I completely understand that, which is why I was wondering what HIS options were. I think its a completely different message we are sending if we say, "we are willing to help you fight to adjust the visitiation schedule" which is what we are doing. And then saying, "we will support you if you want to try to fight to get your mother's custody removed, but we will not fight to get this part done for you". If he can make his case to a judge about her influence, and the judge agrees with him, then that is between him and the judge, rather than us saying, "yup, she's not supportive of your choices so lets cut her out of them". I see both sides of this, so I'm not going into this lightly, it is a struggle. But, if he can articulate WHY she shouldn't have a say so, and he can stand up and explain that himself, to the satisfaction of the court, then I see that different than me saying, "hey yeah, let's just get rid of anyone we don't agree with". Maybe I'm fooling myself about that because I'm too close to the issue so secretly I want this to happen.
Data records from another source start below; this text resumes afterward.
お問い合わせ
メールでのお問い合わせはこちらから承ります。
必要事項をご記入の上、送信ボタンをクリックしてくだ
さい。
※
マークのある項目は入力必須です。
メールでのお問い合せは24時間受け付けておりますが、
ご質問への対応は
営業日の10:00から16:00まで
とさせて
I have watched him get hurt time and time again, and part of me hopes that she loses all say so in his life. But I am honestly trying to support him without judging what he wants, and without owning his issues, when those issues belong to him alone.
Forgive me if I'm wrong, but I seem to remember upthread that your dh has primary physical custody and they have joint legal? If thats right, my lawyer (in NYC) explained that the difference between joint legal, and full legal aren't many, practically speaking. She said that in joint legal, the custodial parent is usually the "tiebreaker" when parents disagree b/c thats who the child lives with, and so its hard for the non-custodial parent to "win" in an argument, and unless there is something HUGE happening that is detrimental to the child, then the custodial parent would "win" even in court.
If your dh's situation is slightly different, where there are "carve-outs" kind of, and each parent has complete discretion over specific aspects of decision making, then thats different, and maybe your dh should try to alter the arrangement so its pure joint custody.
Does any of that make sense? I'm going to check out your other thread, but if you and your dh pay for your dss to get a lawyer, and pay his court fee's, it will appear that you support him in going to court, and he will likely see it that way as well - as a pp said it would look like if you don't like a person's say so then just go to court and get rid of them.